Madhya Pradesh already carries the ignominious tag of being the state with highest number of rapes of women and children and also highest infant mortality rate.
The study quotes National Crime Records Bureau (NCRB) data to say that rapes against children in India increased five times between 1994 and 2016, and the Census report to say that sex ratio at birth dipped from 927 in 2001 to 919 in 2011. State level reports suggest that the sex ratio at birth is continuing to dip, the report says calling these two aspects as a 'cause of great concern'.
The report seeks to highlight that even 30 years after adoption of the United Nations Convention on the Rights of the Child (UNCRC), child rights is still an unfinished agenda in India.

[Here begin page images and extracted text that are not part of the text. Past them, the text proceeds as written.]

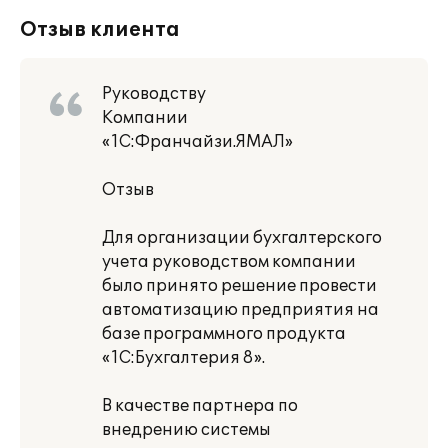
Отзыв клиента
Руководству
Компании
«1С:Франчайзи.ЯМАЛ»
Отзыв
Для организации бухгалтерского
учета руководством компании
было принято решение провести
автоматизацию предприятия на
базе программного продукта
«1С:Бухгалтерия 8».
В качестве партнера по
внедрению системы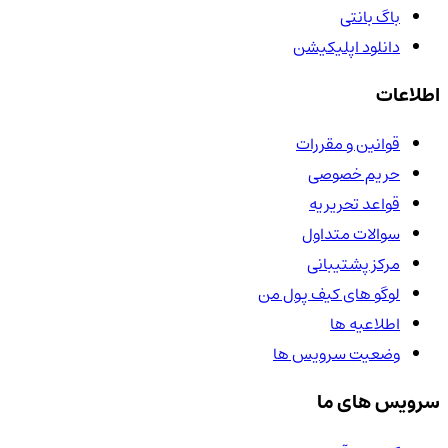
باگ بانتی
دانلود اپلیکیشن
اطلاعات
قوانین و مقررات
حریم خصوصی
قواعد تحریریه
سوالات متداول
مرکز پشتیبانی
لوگو های کیف پول من
اطلاعیه ها
وضعیت سرویس ها
سرویس های ما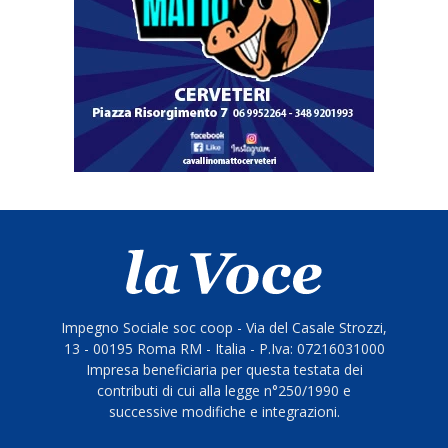
Impegno Sociale soc coop - Via del Casale Strozzi,
13 - 00195 Roma RM - Italia - P.Iva: 07216031000
Impresa beneficiaria per questa testata dei
contributi di cui alla legge n°250/1990 e
successive modifiche e integrazioni.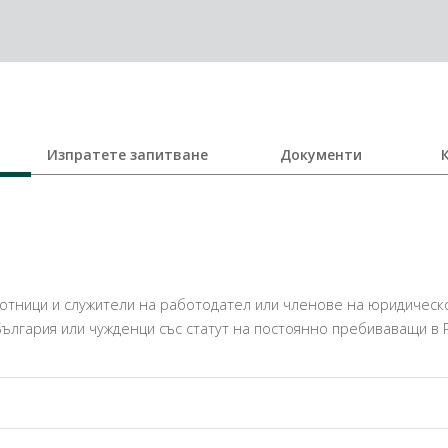
Изпратете запитване
Документи
отници и служители на работодател или членове на юридическо 
. България или чужденци със статут на постоянно пребиваващи в Р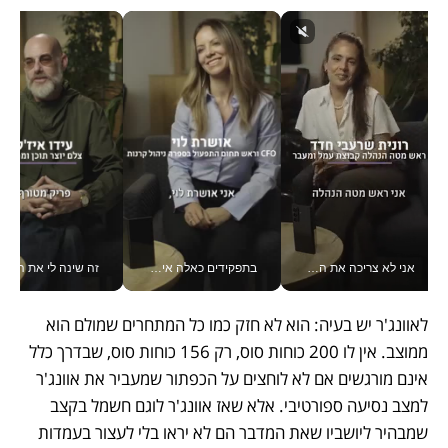
אני לא צריכה את המשרד: רונית שרעבי-חדד מנהלת ארגון של 30000 עובדים מכל מקום_v
בתפקידים כאלה אי אפשר לחכות: אושרת לוי מניעה השקעות ענק מהטלפון_v
זה שינה לי את החיים: 
לאוונג'ר יש בעיה: הוא לא חזק כמו כל המתחרים שמולם הוא 
ממוצב. אין לו 200 כוחות סוס, רק 156 כוחות סוס, שבדרך כלל 
אינם מורגשים אם לא לוחצים על הכפתור שמעביר את אוונג'ר 
למצב נסיעה ספורטיבי. אלא שאז אוונג'ר לוגם חשמל בקצב 
שמבהיר ליושביו שאת המדבר הם לא יראו בלי לעצור בעמדות 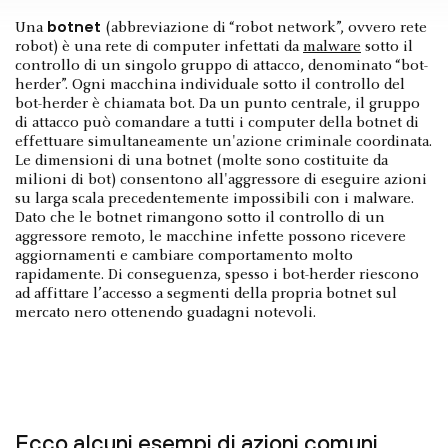
botnet
Una
(abbreviazione di “robot network”, ovvero rete
robot) è una rete di computer infettati da
malware
sotto il
controllo di un singolo gruppo di attacco, denominato “bot-
herder”. Ogni macchina individuale sotto il controllo del
bot-herder è chiamata bot. Da un punto centrale, il gruppo
di attacco può comandare a tutti i computer della botnet di
effettuare simultaneamente un'azione criminale coordinata.
Le dimensioni di una botnet (molte sono costituite da
milioni di bot) consentono all'aggressore di eseguire azioni
su larga scala precedentemente impossibili con i malware.
Dato che le botnet rimangono sotto il controllo di un
aggressore remoto, le macchine infette possono ricevere
aggiornamenti e cambiare comportamento molto
rapidamente. Di conseguenza, spesso i bot-herder riescono
ad affittare l’accesso a segmenti della propria botnet sul
mercato nero ottenendo guadagni notevoli.
Ecco alcuni esempi di azioni comuni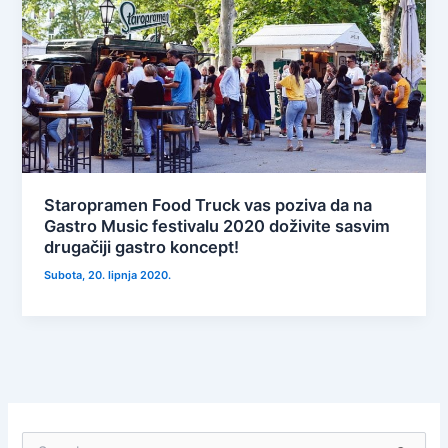
Staropramen Food Truck vas poziva da na
Gastro Music festivalu 2020 doživite sasvim
drugačiji gastro koncept!
Subota, 20. lipnja 2020.
S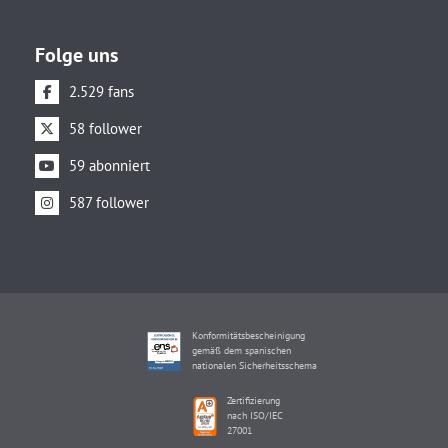
Folge uns
2.529 fans
58 follower
59 abonniert
587 follower
Konformitätsbescheinigung
gemäß dem spanischen
nationalen Sicherheitsschema
Zertifizierung
nach ISO/IEC
27001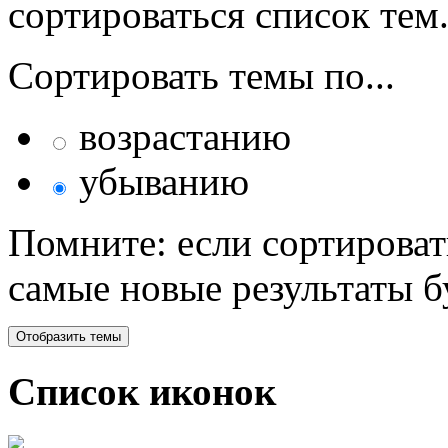
сортироваться список тем
Сортировать темы по...
возрастанию
убыванию
Помните: если сортироват
самые новые результаты 
Список иконок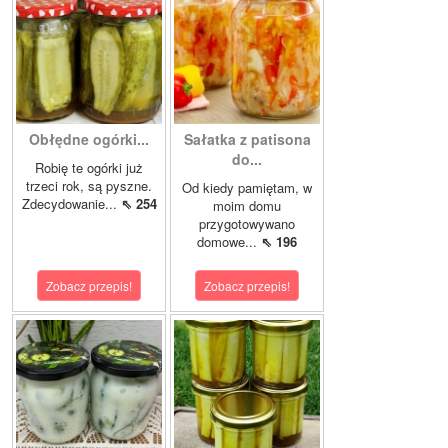
Obłędne ogórki...
Sałatka z patisona
do...
Robię te ogórki już
trzeci rok, są pyszne.
Od kiedy pamiętam, w
Zdecydowanie...
⇖ 254
moim domu
przygotowywano
domowe...
⇖ 196
Zobacz przepis!
Zobacz przepis!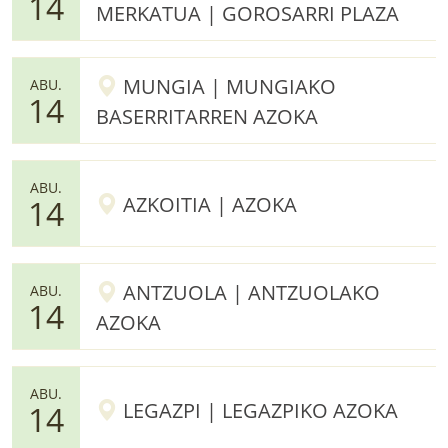
14
MERKATUA | GOROSARRI PLAZA
MUNGIA | MUNGIAKO
ABU.
14
BASERRITARREN AZOKA
ABU.
AZKOITIA | AZOKA
14
ANTZUOLA | ANTZUOLAKO
ABU.
14
AZOKA
ABU.
LEGAZPI | LEGAZPIKO AZOKA
14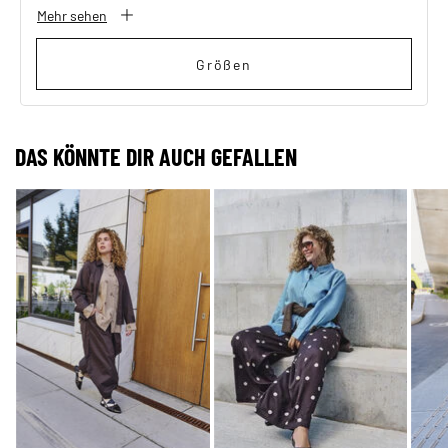
Mehr sehen
Größen
DAS KÖNNTE DIR AUCH GEFALLEN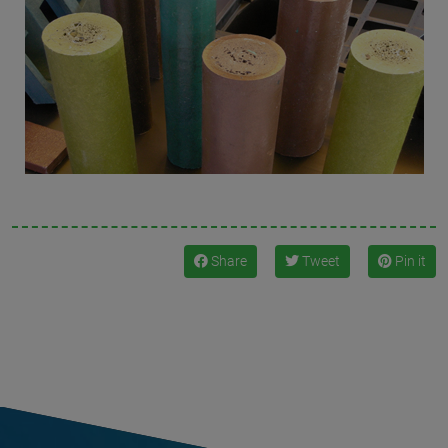
Share
Tweet
Pin it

It was acknowledged that despite efforts by government and non-government organisations across the globe including India for several years, violence against children in the form of rapes, abuse, malnutrition, child marriage, child labour and others continue to dog the society. Millions of children still not in school, face poverty, exploitation, violence, neglect and abuse, Ingrid Mendonca, regional coordinator of Terre des Hommes, one of the six alliance organisations, told THE WEEK after release of the report.

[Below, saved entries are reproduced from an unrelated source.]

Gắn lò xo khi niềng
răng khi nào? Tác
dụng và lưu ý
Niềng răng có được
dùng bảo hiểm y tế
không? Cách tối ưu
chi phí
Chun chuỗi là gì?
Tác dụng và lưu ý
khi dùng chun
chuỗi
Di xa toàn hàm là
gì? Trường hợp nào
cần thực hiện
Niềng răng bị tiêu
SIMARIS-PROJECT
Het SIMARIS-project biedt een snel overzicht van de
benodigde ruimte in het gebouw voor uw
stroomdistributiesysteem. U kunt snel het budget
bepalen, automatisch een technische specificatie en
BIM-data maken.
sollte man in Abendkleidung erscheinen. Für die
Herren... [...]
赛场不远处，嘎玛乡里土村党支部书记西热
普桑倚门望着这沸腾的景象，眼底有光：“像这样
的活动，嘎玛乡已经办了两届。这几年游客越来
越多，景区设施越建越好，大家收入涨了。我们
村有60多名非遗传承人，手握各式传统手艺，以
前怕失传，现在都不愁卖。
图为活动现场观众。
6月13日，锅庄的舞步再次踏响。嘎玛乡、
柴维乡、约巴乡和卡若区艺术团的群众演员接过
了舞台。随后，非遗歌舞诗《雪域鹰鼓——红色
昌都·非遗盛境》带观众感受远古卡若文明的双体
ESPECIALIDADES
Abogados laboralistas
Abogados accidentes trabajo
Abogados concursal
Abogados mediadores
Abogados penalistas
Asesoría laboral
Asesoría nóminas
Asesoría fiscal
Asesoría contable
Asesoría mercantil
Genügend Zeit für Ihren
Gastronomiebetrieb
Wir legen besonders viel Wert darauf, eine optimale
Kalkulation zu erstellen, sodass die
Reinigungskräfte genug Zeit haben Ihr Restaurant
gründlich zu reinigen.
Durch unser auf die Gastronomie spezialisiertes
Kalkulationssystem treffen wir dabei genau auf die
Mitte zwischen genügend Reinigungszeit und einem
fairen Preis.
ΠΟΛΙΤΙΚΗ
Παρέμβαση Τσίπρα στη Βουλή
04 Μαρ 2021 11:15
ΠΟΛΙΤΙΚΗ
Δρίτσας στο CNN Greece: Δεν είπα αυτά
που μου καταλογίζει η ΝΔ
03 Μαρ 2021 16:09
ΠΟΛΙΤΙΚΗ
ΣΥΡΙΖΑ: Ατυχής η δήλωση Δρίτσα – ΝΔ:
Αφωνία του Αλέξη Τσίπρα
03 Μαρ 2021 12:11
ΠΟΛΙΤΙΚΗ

“Therefore the need to bring focus on the issue and rally together for advocacy was felt. The report is based on secondary data available from authentic sources and field level primary engagements and case studies,” Mendonca said.

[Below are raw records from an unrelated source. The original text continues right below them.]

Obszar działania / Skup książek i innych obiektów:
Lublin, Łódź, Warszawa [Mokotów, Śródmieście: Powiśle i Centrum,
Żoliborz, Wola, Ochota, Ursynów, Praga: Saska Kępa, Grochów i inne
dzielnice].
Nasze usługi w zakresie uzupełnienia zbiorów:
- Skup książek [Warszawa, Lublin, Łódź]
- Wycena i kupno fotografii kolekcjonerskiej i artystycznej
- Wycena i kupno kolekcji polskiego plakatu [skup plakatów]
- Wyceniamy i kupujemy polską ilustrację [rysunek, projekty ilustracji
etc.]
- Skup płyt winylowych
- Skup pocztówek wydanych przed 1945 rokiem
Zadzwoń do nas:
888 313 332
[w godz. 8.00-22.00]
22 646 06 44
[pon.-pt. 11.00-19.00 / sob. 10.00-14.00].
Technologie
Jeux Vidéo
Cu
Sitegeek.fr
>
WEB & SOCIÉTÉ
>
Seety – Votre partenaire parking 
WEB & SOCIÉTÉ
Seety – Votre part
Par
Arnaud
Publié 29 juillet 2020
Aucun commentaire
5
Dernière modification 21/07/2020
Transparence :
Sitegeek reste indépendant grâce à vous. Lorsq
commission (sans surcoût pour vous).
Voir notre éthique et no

The alliance that conducted the study includes organisations Child Fund India, Plan India, Save the Children, SOS Children's Villages of India, Terre des Hommes and World Vision.
The report has identified that gender, disability and disaster are three important factors that increase vulnerability of children and their ability to demand their rights.
The report says that India’a progress in combating under-5 deaths due to preventable causes is more likely to achieve the sustainable development goals (SDG) target.
It says that though progress has been noted in reducing malnutrition, the rate of reduction, however, is not as desired. NFHS-4 data (2015-16) states that in India 38.4 per cent children are still stunted, which is disconcerting.
The report also identifies four specific components of child rights that have received lesser attention—sexual and reproductive health; access to play, recreation and leisure; family and community-based protection mechanisms and engagement of children in decision-making at family and community level.
Areas with significant progress include universal enrolment in primary education as literacy rate among 7-14 years children has gone up from 64 per cent (Census 1991) to 88 per cent (Census 2011). The proportion of women in the age group of 20-24 years who got married before the age of 18 has declined from 47.4 per cent in NFHS-3 (2005-06), to 26.8 per cent in NFHS-4 (2015-16).
The alliance has called on the government to prioritise child rights as enshrined under the UNCRC and the SDGs. This includes – achieving 'leave no one behind' pledge, prevention of violence against children, capturing of disaggregated and issue-based data on children, ensuing child participation and accountability mechanism, increasing investment on children, strengthening effective implementation and monitoring of development interventions and facilitating multi-stakeholder engagement.